Please give the number of lines in the records below that include "middle", with no other output.

§ **Saved data entries**
== == ==
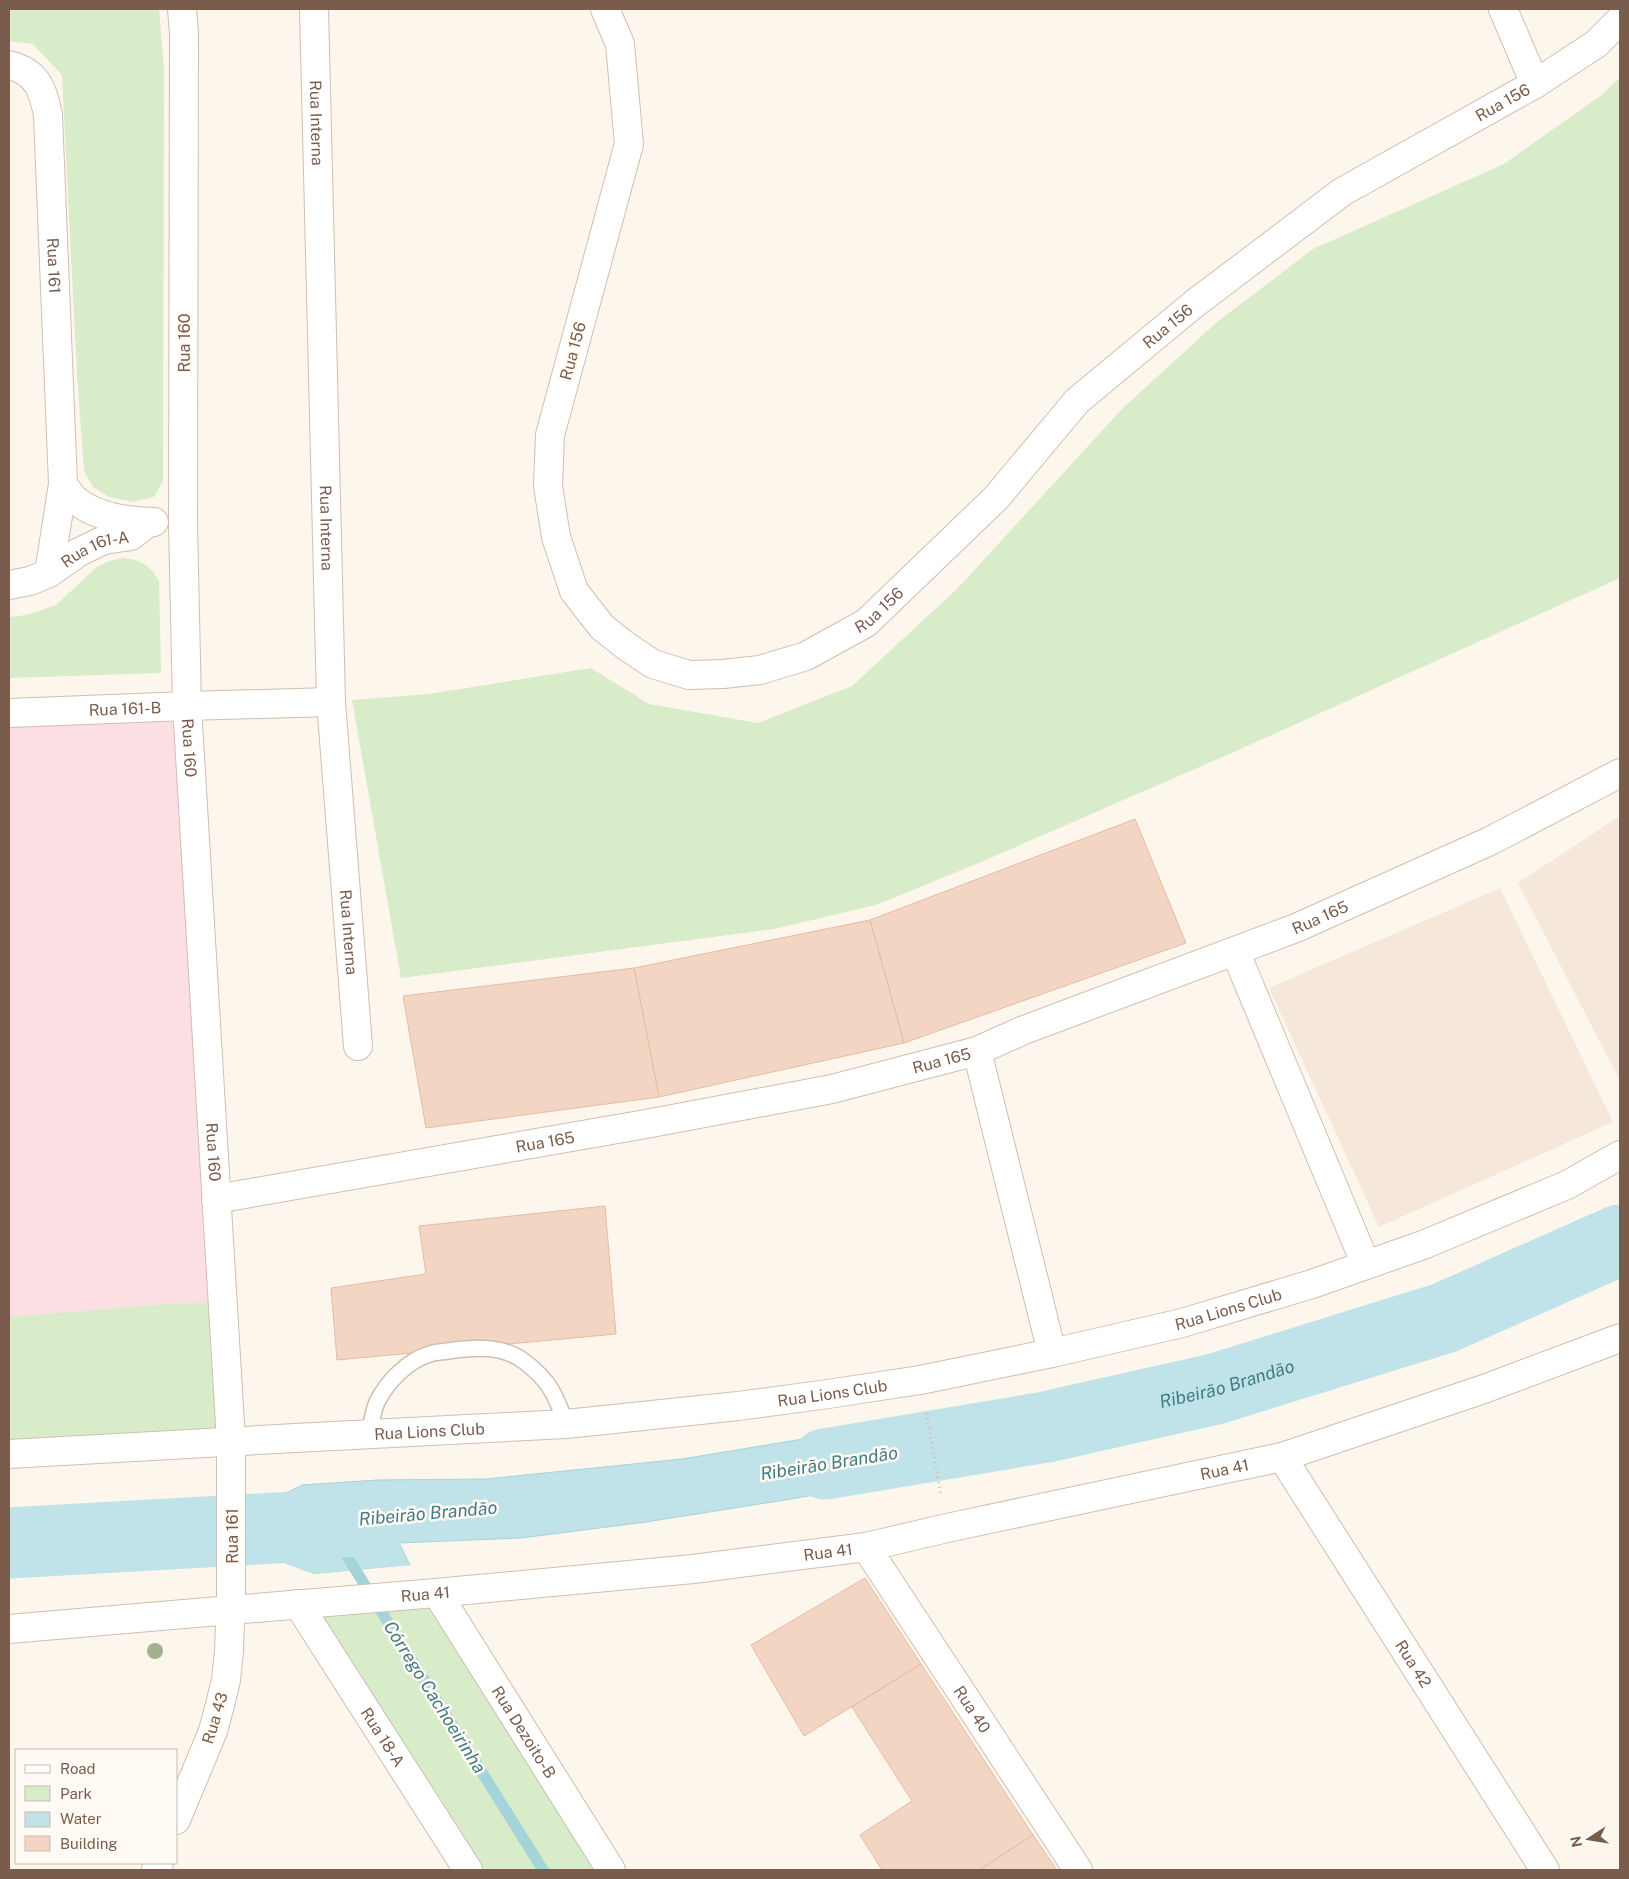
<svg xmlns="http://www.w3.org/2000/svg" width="1629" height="1879" font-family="'Public Sans',sans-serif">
<rect width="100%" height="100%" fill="#fdf6ec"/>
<g fill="#f5e8da">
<polygon points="1620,816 1620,1081 1518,883"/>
<polygon points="1500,888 1613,1122 1379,1227 1269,988"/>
</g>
<polygon fill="#fbdfe3" points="187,706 224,1302 9,1454 9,713"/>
<g fill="#d8ecc9">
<polygon points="9,9 159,9 164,70 163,481 154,497 133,502 109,497 93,487 84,471 77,375 62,75 33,44 9,41"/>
<polygon points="1620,77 1620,578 1234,752 981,862 876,905 774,929 401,978 352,700 429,694 591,668 649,704 758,723 852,686 957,589 1123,408 1217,322 1313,249 1504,164 1603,94"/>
<path d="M124 558C141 560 150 565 159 581L161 673 9 678V617L26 615 56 605 97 567 109 561Z"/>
<polygon points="224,1302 231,1441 9,1454 9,1317 166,1304"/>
<polygon points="424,1594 611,1870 468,1870 298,1604"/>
</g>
<g fill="#bfe3e8" stroke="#a5d3da">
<polygon points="918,1420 929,1475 785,1500 646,1522 521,1538 399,1543 410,1565 314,1574 276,1560 270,1501 302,1485 378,1480 486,1479 682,1459"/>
<polygon points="194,1502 197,1558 9,1572 9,1517"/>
</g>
<g fill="#fdf6ec">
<polygon points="270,1498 276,1560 314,1574 410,1565 411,1567 314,1576 275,1562 267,1501"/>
<polygon points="194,1500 197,1502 199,1558 197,1561"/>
</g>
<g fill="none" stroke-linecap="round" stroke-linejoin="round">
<polyline stroke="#a5d3da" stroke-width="11" points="348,1558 543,1870"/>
<g stroke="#bfe3e8" stroke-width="71">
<path id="s1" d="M825 1464 1046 1427 1215 1389 1444 1318 1620 1240"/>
<polyline points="9,1543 276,1528 371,1520"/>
</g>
</g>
<g fill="#f3d5c3" stroke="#e6bba3">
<polygon points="1135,819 1186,943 904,1043 870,920"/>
<polygon points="870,920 904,1043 659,1097 634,968"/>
<polygon points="634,968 659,1097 426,1128 403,996"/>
<polygon points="605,1206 616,1334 337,1360 331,1288 426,1274 419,1226"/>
<polygon points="865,1578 921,1664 804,1736 751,1645"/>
<polygon points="921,1664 1033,1835 979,1870 882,1870 860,1835 912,1801 852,1707"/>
<polygon points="1033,1835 1057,1870 979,1870"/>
</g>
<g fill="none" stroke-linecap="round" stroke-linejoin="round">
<g stroke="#d1beb0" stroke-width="18">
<path id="service" d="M369 1435C371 1424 373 1411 377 1402 387 1382 408 1360 430 1354 435 1352 442 1352 448 1351 475 1347 503 1345 525 1362 550 1381 556 1396 566 1424"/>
</g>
<g stroke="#d1beb0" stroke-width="30">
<g id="minor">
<polyline points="182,9 184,33 183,523 187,706 331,702"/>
<path id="s2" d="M314 9 331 702 358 1046"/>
<path id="s3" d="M605 9 620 44 629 144 550 435 548 486 556 537 574 591 602 627 626 646 653 664 689 675 723 674 760 670 806 656 866 623 996 498 1077 401 1194 304 1342 192 1535 84 1596 44 1620 20"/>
<polyline points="1503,9 1535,84"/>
<path id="s4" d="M9 65C37 72 43 89 48 115L63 484 49 573"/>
<path d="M63 484C67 490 72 498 78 502 99 518 128 521 154 522"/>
<path id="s5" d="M9 585 30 581 49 573 79 552 104 540 131 536 149 522"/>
<polyline points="1235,951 1366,1265"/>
<polyline points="977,1051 1052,1353"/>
<path id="s6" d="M216 1199 646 1124 832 1089 977 1051 1024 1030 1296 928 1490 841 1620 773"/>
<path id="s7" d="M9 1454 295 1438 566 1424 738 1406 828 1394 920 1380 1052 1353 1182 1323 1312 1284 1423 1245 1567 1185 1620 1155"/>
<path id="s8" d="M1282 1457 1545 1870"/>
<path id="s9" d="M437 1593 611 1870"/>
<path id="s10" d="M298 1604 468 1870"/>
<path id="s11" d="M231 1610 424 1594 693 1569 866 1547 947 1528 1282 1457 1484 1389 1620 1338"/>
</g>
</g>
<g stroke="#d1beb0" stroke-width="30">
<g id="tertiary">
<path id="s12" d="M9 713 187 706 231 1441V1595L229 1651 226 1680 220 1705 213 1731 176 1820"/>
<path id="s13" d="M866 1547 1078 1870"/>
<polyline points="9,1629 231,1610"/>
<polyline points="156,1870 159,1863"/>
</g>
</g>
<polyline stroke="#d9b8a5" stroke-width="3" stroke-dasharray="1 4" stroke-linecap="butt" points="926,1413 941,1495"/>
<use href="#service" stroke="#fff" stroke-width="15"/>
<use href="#minor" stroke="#fff" stroke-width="28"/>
<use href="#tertiary" stroke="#fff" stroke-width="28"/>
</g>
<circle fill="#a0b28e" cx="155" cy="1651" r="8"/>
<g text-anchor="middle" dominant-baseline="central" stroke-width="5" stroke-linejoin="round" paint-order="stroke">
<g font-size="16" fill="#7a5c4d" stroke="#fffaf3">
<text stroke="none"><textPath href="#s3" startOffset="1762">Rua 156</textPath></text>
<text stroke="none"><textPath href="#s2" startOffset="114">Rua Interna</textPath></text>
<text stroke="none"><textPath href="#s4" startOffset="219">Rua 161</textPath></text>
<text stroke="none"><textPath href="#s3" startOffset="1358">Rua 156</textPath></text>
<text transform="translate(184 343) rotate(-90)">Rua 160</text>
<text transform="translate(573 351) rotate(-75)">Rua 156</text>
<text stroke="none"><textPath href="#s2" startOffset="519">Rua Interna</textPath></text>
<text stroke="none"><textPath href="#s5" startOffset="95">Rua 161-A</textPath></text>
<text stroke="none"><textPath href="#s3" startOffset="952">Rua 156</textPath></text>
<text stroke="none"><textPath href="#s12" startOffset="116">Rua 161-B</textPath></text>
<text stroke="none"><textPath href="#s12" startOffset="220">Rua 160</textPath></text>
<text stroke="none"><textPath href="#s6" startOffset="1144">Rua 165</textPath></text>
<text stroke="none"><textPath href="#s2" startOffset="924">Rua Interna</textPath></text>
<text stroke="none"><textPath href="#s6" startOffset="739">Rua 165</textPath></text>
<text stroke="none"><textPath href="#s6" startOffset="334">Rua 165</textPath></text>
<text stroke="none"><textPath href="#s12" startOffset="625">Rua 160</textPath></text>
<text stroke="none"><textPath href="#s7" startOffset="1231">Rua Lions Club</textPath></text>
<text stroke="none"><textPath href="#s7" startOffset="826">Rua Lions Club</textPath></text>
<text stroke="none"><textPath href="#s7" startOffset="421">Rua Lions Club</textPath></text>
<text stroke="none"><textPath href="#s11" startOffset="1005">Rua 41</textPath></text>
<text transform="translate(232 1536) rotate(-90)">Rua 161</text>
<text stroke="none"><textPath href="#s11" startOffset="600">Rua 41</textPath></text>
<text stroke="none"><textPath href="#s11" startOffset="195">Rua 41</textPath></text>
<text stroke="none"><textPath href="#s8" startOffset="245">Rua 42</textPath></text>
<text stroke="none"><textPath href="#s13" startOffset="194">Rua 40</textPath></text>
<text transform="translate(215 1718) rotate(-73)">Rua 43</text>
<text stroke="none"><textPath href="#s9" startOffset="164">Rua Dezoito-B</textPath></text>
<text stroke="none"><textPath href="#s10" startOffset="158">Rua 18-A</textPath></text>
</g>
<g font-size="18" font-style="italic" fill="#437c86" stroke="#fffaf3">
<text stroke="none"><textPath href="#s1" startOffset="410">Ribeirão Brandão</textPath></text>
<text transform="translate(829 1463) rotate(-9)">Ribeirão Brandão</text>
<text transform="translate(428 1513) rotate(-5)">Ribeirão Brandão</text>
<text transform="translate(435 1697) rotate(58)">Córrego Cachoeirinha</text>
</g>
</g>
<rect width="1629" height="1879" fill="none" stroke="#7a5c4d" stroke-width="20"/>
<rect x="15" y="1749" width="162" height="115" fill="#fffaf3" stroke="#cabbb1"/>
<rect x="25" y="1765" width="25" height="8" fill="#ffffff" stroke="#cabbb1"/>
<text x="60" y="1774" font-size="15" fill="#7a5c4d">Road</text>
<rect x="25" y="1786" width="25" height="15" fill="#d8ecc9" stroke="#cabbb1"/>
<text x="60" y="1799" font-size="15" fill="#7a5c4d">Park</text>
<rect x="25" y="1812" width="25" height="15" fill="#bfe3e8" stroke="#cabbb1"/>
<text x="60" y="1824" font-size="15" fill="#7a5c4d">Water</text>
<rect x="25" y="1836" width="25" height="15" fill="#f3d5c3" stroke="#cabbb1"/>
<text x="60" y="1849" font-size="15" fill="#7a5c4d">Building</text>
<g transform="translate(1589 1839) rotate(258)" stroke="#fffaf3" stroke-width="4" paint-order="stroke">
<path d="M0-4L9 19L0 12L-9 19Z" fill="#7a5c4d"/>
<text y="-8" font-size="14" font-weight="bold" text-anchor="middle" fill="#7a5c4d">N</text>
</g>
</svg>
== == ==
§ **Result**
2